▶ [Study text]

HD 146624

Observation data Epoch J2000 Equinox ICRS
- Constellation: Scorpius
- Right ascension: 16^{h} 18^{m} 17.89900^{s}
- Declination: −28° 36′ 50.4721″
- Apparent magnitude (V): 4.80

Characteristics
- Evolutionary stage: main sequence
- Spectral type: A0 V
- B−V color index: +0.008±0.018

Astrometry
- Radial velocity (R_{v}): −13.0±0.8 km/s
- Proper motion (μ): RA: −31.971 mas/yr Dec.: −101.295 mas/yr
- Parallax (π): 23.0018±0.3267 mas
- Distance: 142 ± 2 ly (43.5 ± 0.6 pc)
- Absolute magnitude (M_{V}): 1.14

Details
- Mass: 1.49 or 2.13±0.02 M_{☉}
- Radius: 1.60 R_{☉}
- Luminosity: 21.46+0.53 −0.51 L_{☉}
- Surface gravity (log g): 3.99±0.13 cgs
- Temperature: 9,441+109 −108 K
- Metallicity [Fe/H]: −0.27±0.12 dex
- Rotational velocity (v sin i): 39 km/s
- Age: 10 Myr
- Other designations: d Sco, CD−28°12037, FK5 3288, HD 146624, HIP 79881, HR 6070, SAO 184301

Database references
- SIMBAD: data

= HD 146624 =

Star in the southern zodiac constellation of Scorpius

HD 146624 (d Scorpii) is a single, white-hued star in the southern zodiac constellation of Scorpius. It is faintly visible to the naked eye, having an apparent visual magnitude of 4.80. The distance to HD 146624 can be estimated from its annual parallax shift of 23.0 mas, yielding a separation of 142 light years. At that distance, the visual magnitude is reduced by an extinction of 0.17 due to interstellar dust. It is a member of the Beta Pictoris moving group, a set of ~12 million year old stars that share a common motion through space.

▶ [Exercises to complete]
**A.** According to the HD 146624 article, which moving group does the star belong to?
**B.** Continue the HD 146624 article from its last sentence.
Nothing in the data is needed here.

▶ [Input data]

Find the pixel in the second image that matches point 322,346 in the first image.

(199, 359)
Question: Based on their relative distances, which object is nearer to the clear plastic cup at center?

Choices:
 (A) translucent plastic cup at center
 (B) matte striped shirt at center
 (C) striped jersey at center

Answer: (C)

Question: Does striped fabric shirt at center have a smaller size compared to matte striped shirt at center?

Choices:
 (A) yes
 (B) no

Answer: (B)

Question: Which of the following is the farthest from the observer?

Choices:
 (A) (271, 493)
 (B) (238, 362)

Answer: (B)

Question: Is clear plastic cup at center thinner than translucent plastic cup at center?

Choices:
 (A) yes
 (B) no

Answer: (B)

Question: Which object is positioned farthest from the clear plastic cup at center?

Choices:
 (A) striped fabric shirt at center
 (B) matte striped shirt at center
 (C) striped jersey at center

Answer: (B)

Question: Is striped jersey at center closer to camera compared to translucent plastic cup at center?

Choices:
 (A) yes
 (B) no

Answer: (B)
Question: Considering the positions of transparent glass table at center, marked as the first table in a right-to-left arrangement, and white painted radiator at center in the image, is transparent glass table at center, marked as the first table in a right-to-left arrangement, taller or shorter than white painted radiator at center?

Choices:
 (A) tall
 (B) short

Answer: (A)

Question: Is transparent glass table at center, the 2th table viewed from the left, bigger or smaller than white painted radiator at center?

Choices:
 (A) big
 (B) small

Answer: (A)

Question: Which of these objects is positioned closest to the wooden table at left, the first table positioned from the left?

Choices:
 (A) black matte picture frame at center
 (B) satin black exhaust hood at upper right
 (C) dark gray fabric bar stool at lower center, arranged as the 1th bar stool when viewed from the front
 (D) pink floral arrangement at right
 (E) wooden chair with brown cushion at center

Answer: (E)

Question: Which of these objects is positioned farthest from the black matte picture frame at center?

▶ [Expected outputs]
**A.** The Beta Pictoris moving group.

**B.**
This is an A-type main-sequence star with a stellar classification of A0 V, and is suspected to be chemically peculiar. It is a young star, just 10 million years old, with a projected rotational velocity of 39 km/s. The mass of the star is greater than the Sun's, with De Rosa et al. (2014) estimating 1.49 times the mass of the Sun, while Zorec and Royer (2012) gives a multiplier of 2.13±0.02. It has 1.60 times the Sun's radius and shines with 21 times the Sun's luminosity from its photosphere at an effective temperature of 9,441 K.

The star displays an infrared excess, suggesting a circumstellar disk of orbiting material. This has a mean temperature of 280 K, matching a disk radius of 4.20 AU.